A trauma response may look like debilitating anxiety, depression, suicidal thoughts and behaviors, extreme sadness and excessive worry, and an inability to function in daily living activities… The inability to live, laugh, love, and learn.
if you or a loved one is experiencing any of the above symptoms or anything that mimics these symptoms for two weeks or more, and it is impacting your daily living activities with severe impact so that you may not be eating, eating too much, not sleeping, or sleeping too much, unable to find the joy in anything, excessive fear that causes physical symptoms such as headaches, gastrointestinal symptoms, lethargy, not interacting with loved ones, or self-medicating with drugs or alcohol, I urge you to reach out for support. You can reach out to your primary care physician, and through telemedicine, your local mental health providers, social workers, psychologist, and even peer specialists. There are also some wonderful APPS for anxiety.
in New York State, there is a wonderful online resources and training center that provides an abundance of resources and support for educators, families, students, and community partners.
For this information, visit http://www.mentalhealthednys.org.

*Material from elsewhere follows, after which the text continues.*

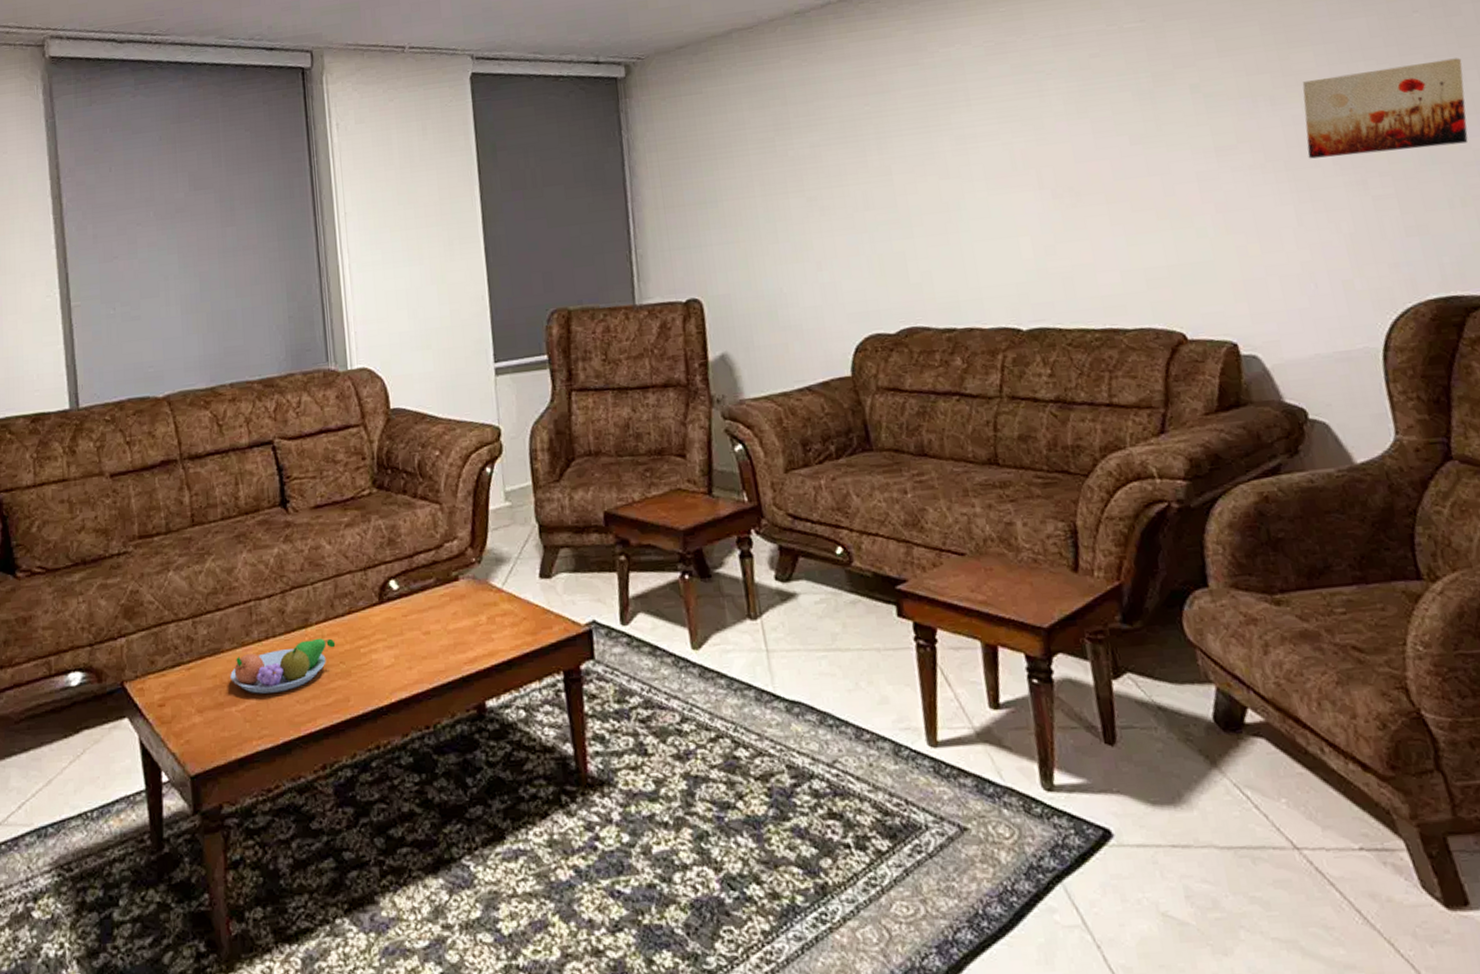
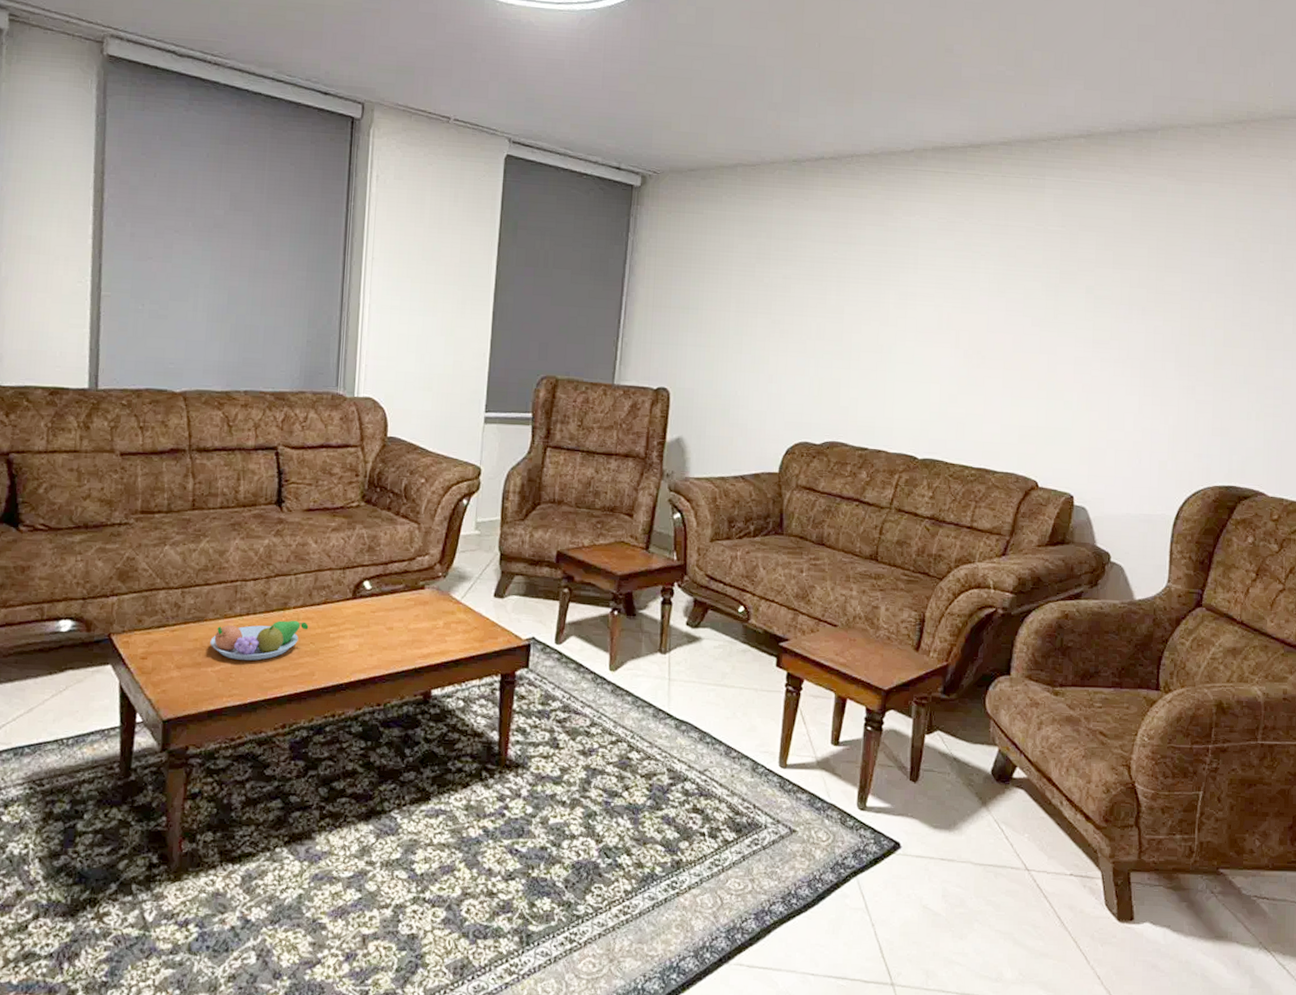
wall art: present [1302,58,1468,159] -> none [1158,300,1284,372]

Also, feel free to email me for information on resources in the Hudson Valley region at WendyBlanchard044@gmail.com. Please put the word RESOURCES in the subject line.
If you are feeling unwell, you are not alone. Please reach out immediately for support. Everyone who has a trauma response to our current situation will experience different symptoms and these symptoms may change as time goes on. Early intervention is key!